A lifelong resident of New Orleans, Ralph Adamo has published six collections of poetry, most recently Waterblind: New and Selected Poems from Portals Press (2002). His book Sadness At the Private University was among the first six published by Lost Roads Publishers in 1977; his book-length poem Desire, Death, All of Them (formerly titled The Bicameralization) is seeking a publisher. Adamo edited New Orleans Review at Loyola University for most of the 90s; he teaches at LSU and Tulane Universities and at the New Orleans Center for Creative Arts Academy. He and his wife Kay have a two-year old son, Jack, and an infant daughter, Lily.
Having written poetry for more than 40 years (beginning in grammar school), I find I understand less about how it works than I used to think I did. I know that one must be prepared for the time when one will compose, and that such preparation requires hard labor and study, but the actual coming of the poems seems to me now to have more to do with pressure, stress, change than with anything willed or, in conventional terms, 'inspired.' I wish I could say that I am always writing, as I once was and could have said, but now -- with too many jobs and the exigencies of raising a family -- I do not write every day; even when the first murmurs of a poem suggest themselves, I am not always glad to hear it.
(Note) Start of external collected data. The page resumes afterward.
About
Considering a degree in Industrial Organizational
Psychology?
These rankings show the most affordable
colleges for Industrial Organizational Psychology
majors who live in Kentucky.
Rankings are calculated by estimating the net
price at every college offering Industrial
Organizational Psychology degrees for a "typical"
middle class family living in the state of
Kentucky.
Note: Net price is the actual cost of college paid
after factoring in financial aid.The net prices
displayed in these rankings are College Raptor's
I wonder if I'll have the concentration, the time...But the image I am increasingly convinced represents how poetry comes is the same way earthquakes (and ultimately mountains) do: urgent fire bursting into air, with the resulting alterations in the landscape -- our lives composed of something like tectonic plates and the poetry emerging from the roiling at the edges of the component parts of our lives. Something like that. The poetry coming from down deep in the disturbance, coming up out of necessity and in chaos. And, of course, the poet him or herself waiting in the trembling, already shaped to give form to what will emerge form the darkness.
Anyway, that's my way of thinking about poetry for the moment. I am struck too by the realization that the poetry usually comes ahead of full consciousness that great and rapid changes are taking place, or even that there is a disturbance. I am grateful to the NEA for the time the grant bought me, and for that touch of validation, in such short supply here in New Orleans.
New Orleans Elegies
The shape of the loss is fretted but not mapped.
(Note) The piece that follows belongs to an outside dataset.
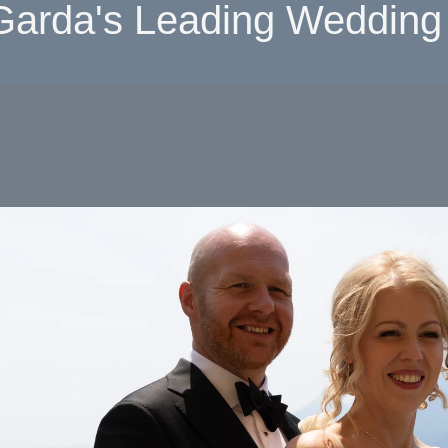
Garda's Leading Wedding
You cannot say Elenore and have it so, nor Lindell.
But pluck the umpromising chord, pull back
the hammer, pour the residual face, listen:
an ancient bridge emerges from your heart
across whose stone logs a loud commerce rattles
day and night, of earnings lost in sport,
lives waged against a broken treadle,
the sunny loneliness of the next drink,
a picturesque adhesion at the core
where all the voices versed against the blank
look crap out and once more you've gone to war.
All work is not the same as the work of love
when the mind changes, as it does now,
looking up in a room suddenly not quiet -
the trill of comprehension from her page
a sound like madness - reasonable, familiar -
close enough to mine but still not touching.
But love is shy work, the clapper in a bell.
I should be scared to talk, with what I've said.
Does love press an image in her page,
this desiccated, wakeful old celebrant
of the invisible, breaking the law
with her mind that levels language,
with her eyes that cannot light anywhere,
with her hands that rip god out of your throat -
why would her meekness not terrify me?
Once or twice in the song I swear I was sleeping,
my head hanging from a single thread that no longer
looked much like luck or the formula for dreams,
the shy end of her toward me, a festival, a borrowing.
Once in the clear of the melody one loses the key,
it is impossible to lock the music up, a theme strikes
that this one is still helpless to close or open
although there seems to be no trick to it, no joke.
Always it yields in time to be forgotten.
I wish once we could sleep like two horses
standing side by side after a twilight feed,
eyes lashed for the night, forelegs atremble,
but just barely, with being so strongly still.